It looks like prescription drugs may be taking the back seat to marijuana among America’s youth. This news comes, appropriately, during National Recovery Month by a study done by the US Substance Abuse and Mental Health Services Administration (SAMHSA).
The study reported that the number of young adults ages 18 to 25 who abused prescription drugs dropped 14 percent in 2011. While prescription drug use seems to be on the decline, pot use is showing a slight trend upwards from 5.8 percent admitting to using the drug in 2007 to 7 percent today. In fact, marijuana was found to be the drug of choice among American kids, according to a poll taken by SAMHSA.
Decline In Prescription Drug Abuse A Relief
Though the battle of prescription drug abuse is nowhere near won, this decline in its abuse is great news. There is a common misconception that prescription drugs aren’t dangerous because they are prescribed by doctors, but this is far from true.
Heavy use of prescription drugs can easily lead to addiction, especially with painkillers. Prescription painkillers work by fastening to receptors in the brain to reduce the perception of pain and in turn create a feeling of euphoria. These particular types of drugs can cause physical dependence and my lead to addiction in some people. Someone who is abusing prescription painkillers may take a larger dosage in order to achieve a more euphoric effect and lessen withdrawal symptoms.
They are fairly easy to obtain and can be found in most medicine cabinets in America. In fact, the National Survey on Drug Use and Health reveals that over 70 percent of people that were abusing prescription pain relievers had gotten them from friends or relatives as oppose to the 5 percent who got them from a drug dealer or over the Internet. In addition, studies have shown that addiction to these types of prescription drugs may lead to the use of heroine.

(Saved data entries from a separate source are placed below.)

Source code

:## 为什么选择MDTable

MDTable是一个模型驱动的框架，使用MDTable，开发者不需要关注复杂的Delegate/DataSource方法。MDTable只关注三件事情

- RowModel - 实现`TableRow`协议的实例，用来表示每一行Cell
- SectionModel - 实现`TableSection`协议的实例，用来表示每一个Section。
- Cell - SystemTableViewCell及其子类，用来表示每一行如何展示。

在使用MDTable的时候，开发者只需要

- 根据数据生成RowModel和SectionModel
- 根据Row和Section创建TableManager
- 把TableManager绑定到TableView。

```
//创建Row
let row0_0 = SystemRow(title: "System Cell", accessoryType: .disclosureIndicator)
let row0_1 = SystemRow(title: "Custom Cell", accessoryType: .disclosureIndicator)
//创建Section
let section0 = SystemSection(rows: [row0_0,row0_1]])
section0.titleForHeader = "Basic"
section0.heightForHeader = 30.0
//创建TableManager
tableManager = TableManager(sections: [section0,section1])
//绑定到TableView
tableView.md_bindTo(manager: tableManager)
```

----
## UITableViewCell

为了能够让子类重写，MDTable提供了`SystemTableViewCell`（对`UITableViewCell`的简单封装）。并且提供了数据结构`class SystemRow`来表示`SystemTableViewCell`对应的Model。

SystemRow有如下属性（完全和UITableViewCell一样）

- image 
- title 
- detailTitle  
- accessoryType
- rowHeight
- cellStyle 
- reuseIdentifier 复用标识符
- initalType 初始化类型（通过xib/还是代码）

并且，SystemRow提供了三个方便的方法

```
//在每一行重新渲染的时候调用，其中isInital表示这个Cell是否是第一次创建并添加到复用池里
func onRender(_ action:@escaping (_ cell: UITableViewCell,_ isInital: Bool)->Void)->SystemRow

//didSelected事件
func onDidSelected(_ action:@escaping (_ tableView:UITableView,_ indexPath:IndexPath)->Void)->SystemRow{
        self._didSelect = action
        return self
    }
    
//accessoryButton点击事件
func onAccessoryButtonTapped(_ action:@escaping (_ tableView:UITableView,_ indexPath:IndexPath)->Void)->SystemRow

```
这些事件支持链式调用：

Pot Still Poses Dangers To Anyone Who Uses It
Though the abuse of prescription drugs has proven to be detrimental, the use of marijuana isn’t safe for those who use it; despite many myths that the drug can be used without problems or side effects. Studies have shown that long-term use of marijuana causes a drop in IQ levels as well as the loss of other cognitive abilities such as thinking, computing and memory.
Marijuana seems to be so popular among teens, maybe because of its availability. Most teens know of someone who uses this drug. Many people also have the misconception that marijuana is safer than other drugs because it comes from a plant and gives the same desired euphoric effects as harder drugs, but it isn’t what it used to be. Actually, the potency of marijuana continues to get more and more powerful.

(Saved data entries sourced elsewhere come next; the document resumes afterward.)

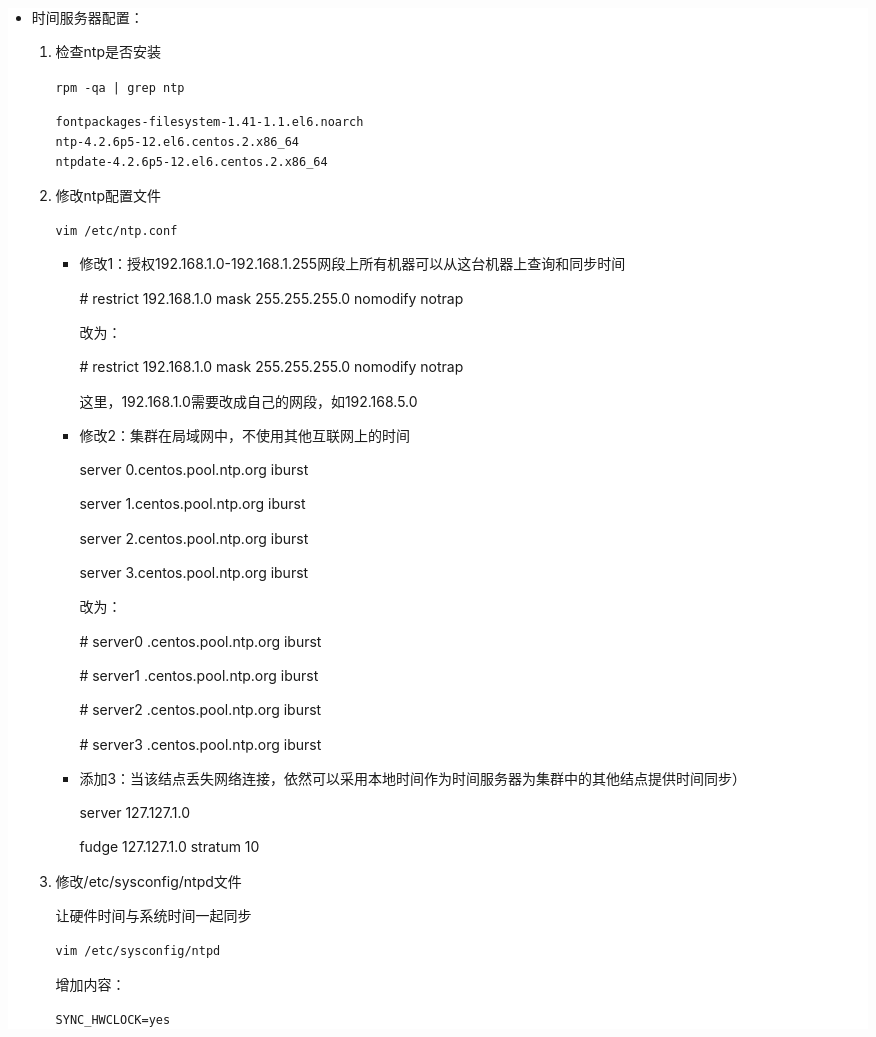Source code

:- 时间服务器配置：

  1. 检查ntp是否安装

     `rpm -qa | grep ntp`

     ```
     fontpackages-filesystem-1.41-1.1.el6.noarch
     ntp-4.2.6p5-12.el6.centos.2.x86_64
     ntpdate-4.2.6p5-12.el6.centos.2.x86_64
     ```

  2. 修改ntp配置文件

     `vim /etc/ntp.conf`

     - 修改1：授权192.168.1.0-192.168.1.255网段上所有机器可以从这台机器上查询和同步时间

       \# restrict 192.168.1.0 mask 255.255.255.0 nomodify notrap

       改为：

       \# restrict 192.168.1.0 mask 255.255.255.0 nomodify notrap

       这里，192.168.1.0需要改成自己的网段，如192.168.5.0

     - 修改2：集群在局域网中，不使用其他互联网上的时间

       server 0.centos.pool.ntp.org iburst

       server 1.centos.pool.ntp.org iburst

       server 2.centos.pool.ntp.org iburst

       server 3.centos.pool.ntp.org iburst

       改为：

       \# server0 .centos.pool.ntp.org iburst

       \# server1 .centos.pool.ntp.org iburst

       \# server2 .centos.pool.ntp.org iburst

       \# server3 .centos.pool.ntp.org iburst

     - 添加3：当该结点丢失网络连接，依然可以采用本地时间作为时间服务器为集群中的其他结点提供时间同步）

       server 127.127.1.0

       fudge 127.127.1.0 stratum 10

  3. 修改/etc/sysconfig/ntpd文件

     让硬件时间与系统时间一起同步

     `vim /etc/sysconfig/ntpd`

     增加内容：

     ```shell
     SYNC_HWCLOCK=yes
     ```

A recent test of thousands of samples of marijuana plants done by the University of Mississippi’s Potency Monitoring Project found that the levels of THC in today’s marijuana has been found to exceed 30 percent as compared to 4 percent back in 1983.
This decrease in prescription drug abuse shows that the measures taken to educate, prevent and treat the abuse of drugs has been successful and should be continued and improved in order to create a better world for future generations. Youth need to be shown about the dangers of marijuana at a young age where they can say no to use of the drug. The same should be said about prescription use.